The SpaceX page for this launch still gave the original time for hours after the new time was announced on 𝕏. It has now been updated to “Monday, December 11 at 8:14 p.m. ET” because it is apparently too difficult to also give the time in UTC or even specify whether it’s EST or EDT. At this writing (2023-12-11 15:04 UTC) they have not yet posted anything anywhere about the Starlink 6-34 launch scheduled for a few hours later. The only official announcement of it is the FAA Temporary Flight Restriction for the launch and the Space Force 45th Weather Squadron Launch Mission Execution Forecast.
And we are now hearing Cold War rhetoric out of space enthusiasts as in the below video about China’s methane rocket. This will undoubtedly lead some factions of the military-industrial complex to route pork to SpaceX. At that point we may as well throw in the towel unless Musk wtfu and advocates replacing the 16th Amendment with a single tax on net assets.

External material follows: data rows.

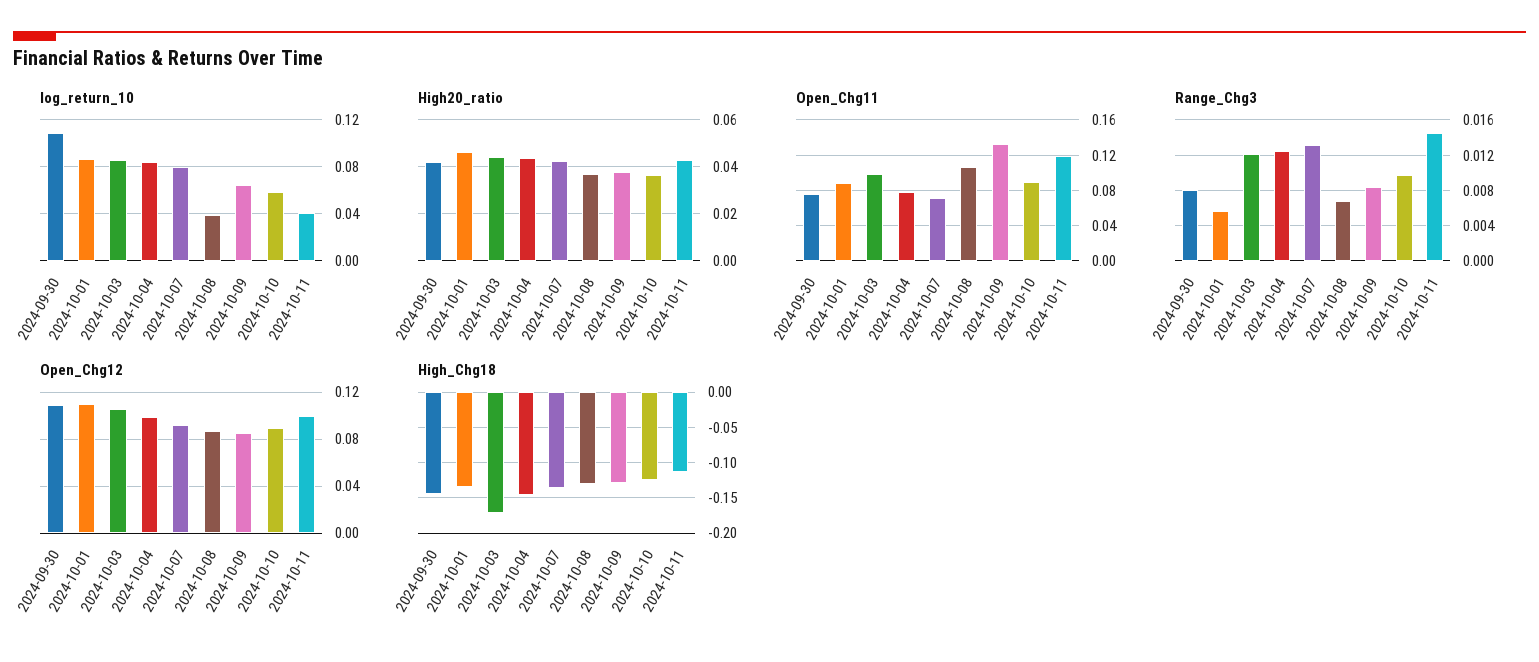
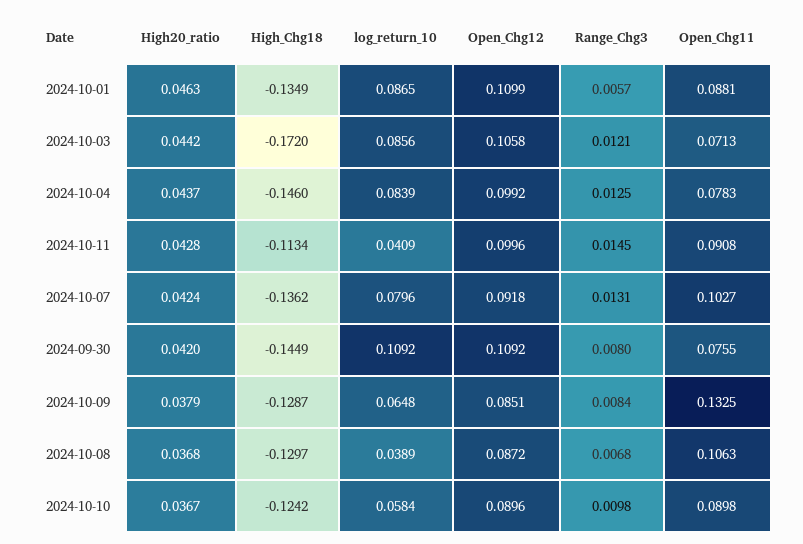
Open_Chg11, 2024-10-03: 0.1 -> 0.0713
Open_Chg11, 2024-10-07: 0.07 -> 0.1027
Open_Chg11, 2024-10-11: 0.12 -> 0.0908

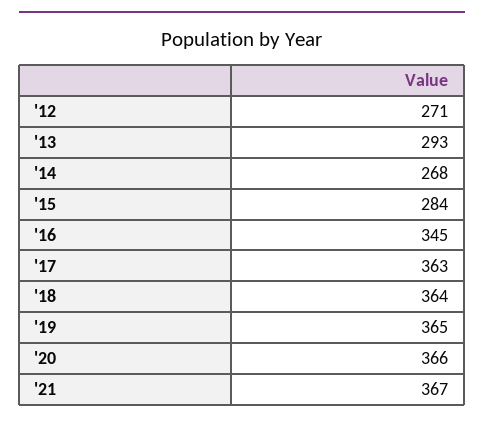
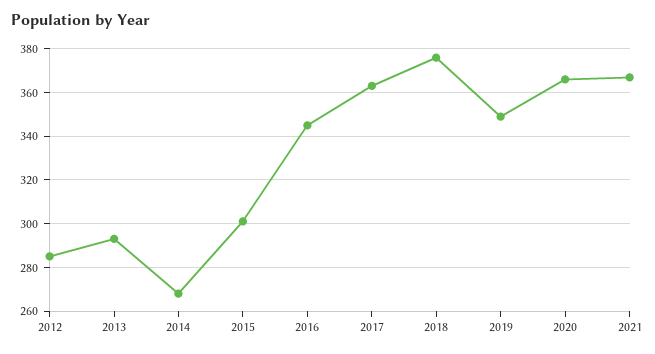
'12: 271 -> 285
'15: 284 -> 300
'18: 364 -> 375
'19: 365 -> 350

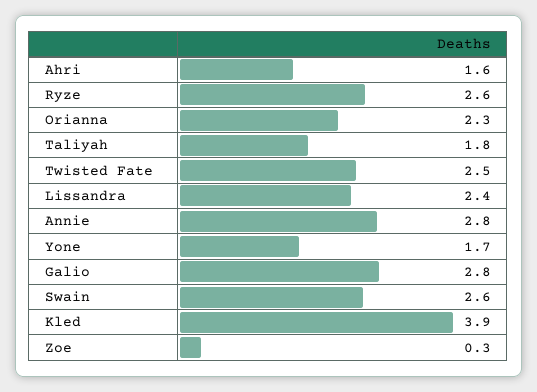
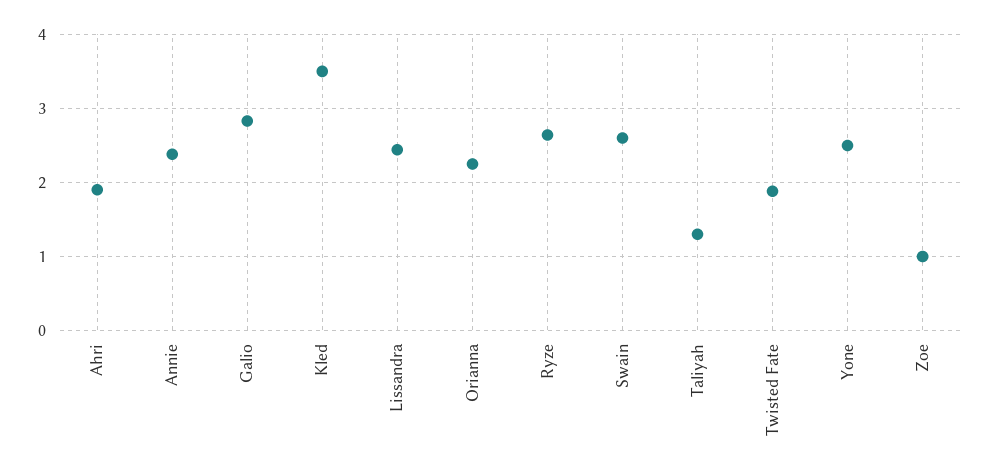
Ahri: 1.6 -> 1.9
Taliyah: 1.8 -> 1.3
Twisted Fate: 2.5 -> 1.9
Annie: 2.8 -> 2.4
Yone: 1.7 -> 2.5
Kled: 3.9 -> 3.5
Zoe: 0.3 -> 1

The closer Starlink gets however to a network effect the less apparent the tax advantage to Musk and he already appears to be counting on that network effect.
China, China, China…—LandSpace is a private Chinese company (although one might say “private with Chinese characteristics” for any enterprise in that communist country). It beat SpaceX, ULA, Blue Origin, and Relativity Space with a simple smallsat launcher with much less ambition (or potential market) than those competitors’ offerings.
LandSpace are to be congratulated, to be sure, but Pearl Harbor this ain’t.
Hopefully the Falcon will continue to up its cadence, which is within striking distance. It’s looking hopeful that demand is increasing even without lowering the price.
As noted on earlier pictures like this, the “spikes” visible on the southern limb of the Moon are due to shock waves propagating outward from the exhaust plume of the rocket which cause varying refraction of light from the Moon due to difference in air pressure.